I think they just update the model to keep GPS on track. This ain't bad overview (eiven though the author has a mere BS degree):
https://www.washingtonpost.com/scie...ent-finally-caught-up/?utm_term=.bd104885fffb
Compass? It's OK, if you get the variation and deviation right. But also useless, in a way, because steering a given course is so impossible given current, leeway and a helmsman.
What matters is knowing where you are--the miracle of GPS.
I was a thousand miles off San Francisco, and my chartplotter showed a dozen or so waypoints in our wake, arching northeast from Oahu. The new course, after climbing over the North Pacific High, was to be a long dive south toward home. So I figured, there being not much else to pass the time, what if I lost all GPS?

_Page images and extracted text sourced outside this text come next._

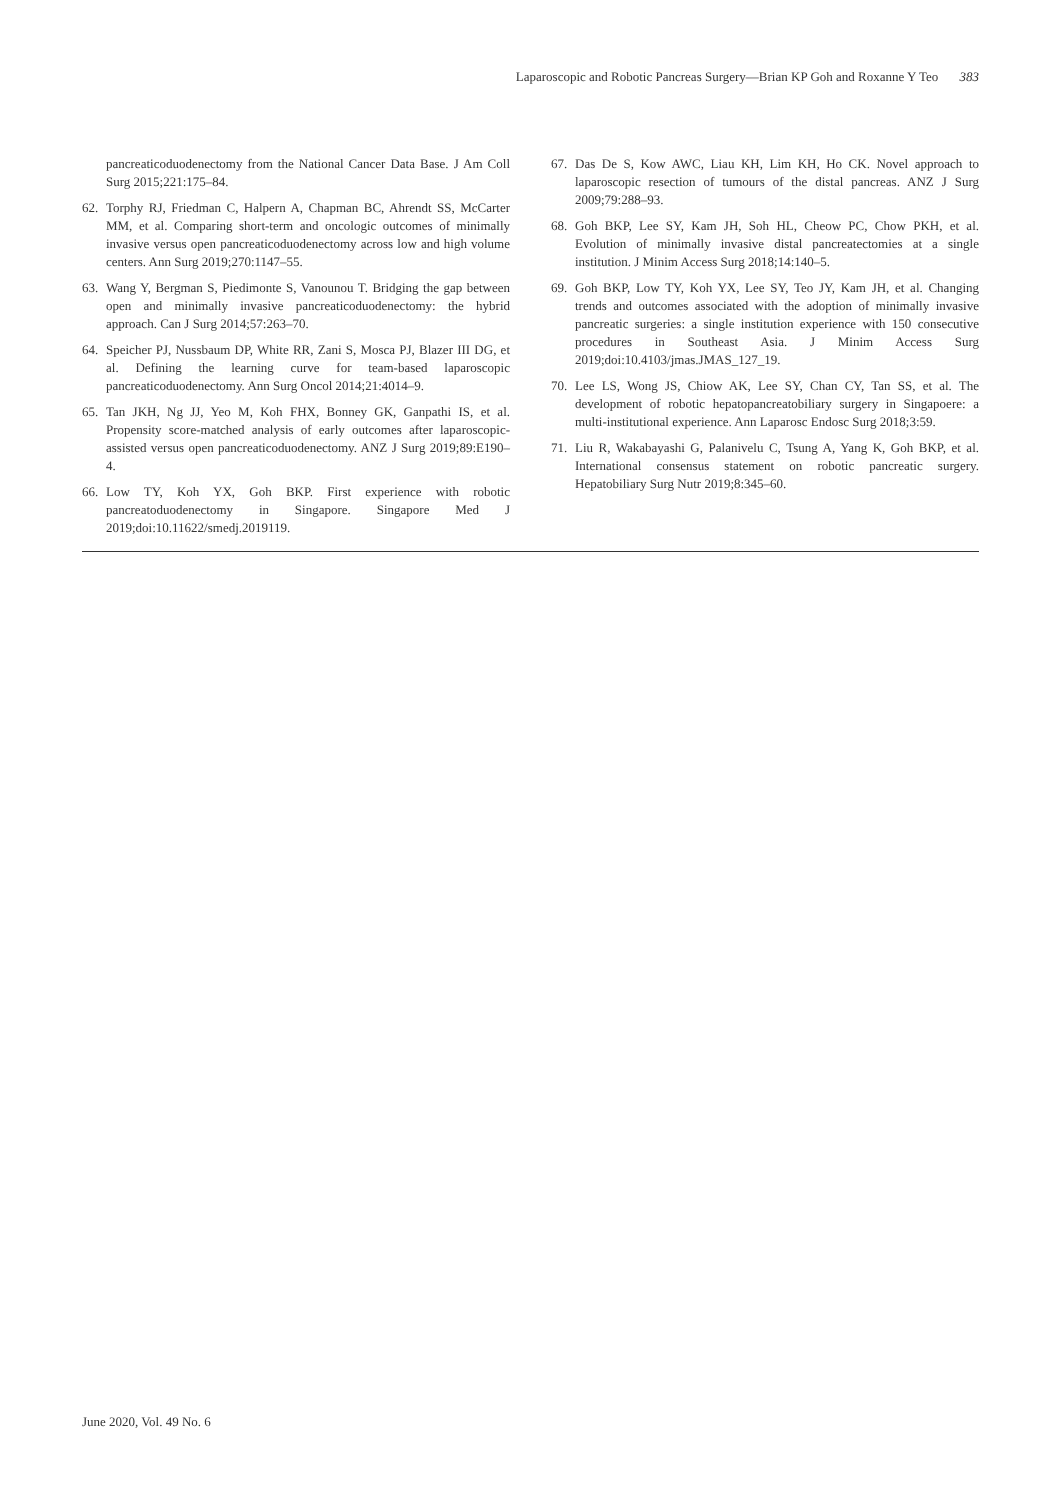Laparoscopic and Robotic Pancreas Surgery—Brian KP Goh and Roxanne Y Teo 383
pancreaticoduodenectomy from the National Cancer Data Base. J Am Coll Surg 2015;221:175–84.
62. Torphy RJ, Friedman C, Halpern A, Chapman BC, Ahrendt SS, McCarter MM, et al. Comparing short-term and oncologic outcomes of minimally invasive versus open pancreaticoduodenectomy across low and high volume centers. Ann Surg 2019;270:1147–55.
63. Wang Y, Bergman S, Piedimonte S, Vanounou T. Bridging the gap between open and minimally invasive pancreaticoduodenectomy: the hybrid approach. Can J Surg 2014;57:263–70.
64. Speicher PJ, Nussbaum DP, White RR, Zani S, Mosca PJ, Blazer III DG, et al. Defining the learning curve for team-based laparoscopic pancreaticoduodenectomy. Ann Surg Oncol 2014;21:4014–9.
65. Tan JKH, Ng JJ, Yeo M, Koh FHX, Bonney GK, Ganpathi IS, et al. Propensity score-matched analysis of early outcomes after laparoscopic-assisted versus open pancreaticoduodenectomy. ANZ J Surg 2019;89:E190–4.
66. Low TY, Koh YX, Goh BKP. First experience with robotic pancreatoduodenectomy in Singapore. Singapore Med J 2019;doi:10.11622/smedj.2019119.
67. Das De S, Kow AWC, Liau KH, Lim KH, Ho CK. Novel approach to laparoscopic resection of tumours of the distal pancreas. ANZ J Surg 2009;79:288–93.
68. Goh BKP, Lee SY, Kam JH, Soh HL, Cheow PC, Chow PKH, et al. Evolution of minimally invasive distal pancreatectomies at a single institution. J Minim Access Surg 2018;14:140–5.
69. Goh BKP, Low TY, Koh YX, Lee SY, Teo JY, Kam JH, et al. Changing trends and outcomes associated with the adoption of minimally invasive pancreatic surgeries: a single institution experience with 150 consecutive procedures in Southeast Asia. J Minim Access Surg 2019;doi:10.4103/jmas.JMAS_127_19.
70. Lee LS, Wong JS, Chiow AK, Lee SY, Chan CY, Tan SS, et al. The development of robotic hepatopancreatobiliary surgery in Singapoere: a multi-institutional experience. Ann Laparosc Endosc Surg 2018;3:59.
71. Liu R, Wakabayashi G, Palanivelu C, Tsung A, Yang K, Goh BKP, et al. International consensus statement on robotic pancreatic surgery. Hepatobiliary Surg Nutr 2019;8:345–60.
June 2020, Vol. 49 No. 6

I noted that my whisky compass, chartplotter compass and the compass on the wheel pilot had never agreed--five degrees different at least.
I got out the protractor and charted the course home. I made the usual corrections on the paper chart and drew a line. No problem, the way we all used to navigate by dead reckoning.
It was nowhere near the GPS course for Los Angeles. Huh? I plotted the course to nearer waypoints ahead, which I typically used for weather routing based on Gribs. The course to them was different, too. I began to sweat. Wait, what course was right? I think I used the iPhone compass, too--and it agreed more with the chartplotter than my chartwork.
I never did figure the differences out. I still don't know what I did wrong. I don't think the Great Circle Route issue made that much difference.
I concluded that all I really could do was head in the "right direction" and note my current position each noon. Once, that would've been a sextant sight good maybe to a mile (or five or ten or twenty). Any long view--the correct course for a target 1000 miles away--seemed unconfirmable. Of course such a "fastest" course exists. Any chartplotter will tell you, and every commercial ship follows that fuel-saving route exactly, when possible. I just couldn't plot it on my paper chart.
I'm not an expert navigator. They win races with this stuff. They solve all sorts of puzzles with skill and experience (our navigator in the Fastnet race found the Lizard in a full gale holding a hand-held RDF in a pitching cockpit when the null was 20 degrees wide).
The result of my experience was that I have zero confidence that my Globemaster compass will get me where I want to go, swung or not.
I recall Chichester approaching a dangerous passage, I think Tasmania. He took sights every hour, in and out of fog and other opaque skies and lost horizons. He was concerned less with his course than his position. And, being the great navigator Chichester was, when the passage hove into view 10 miles ahead he was exactly where he expected to be.
Man, that ain't me. Moving magnetic north or not, it was GPS that let me sleep.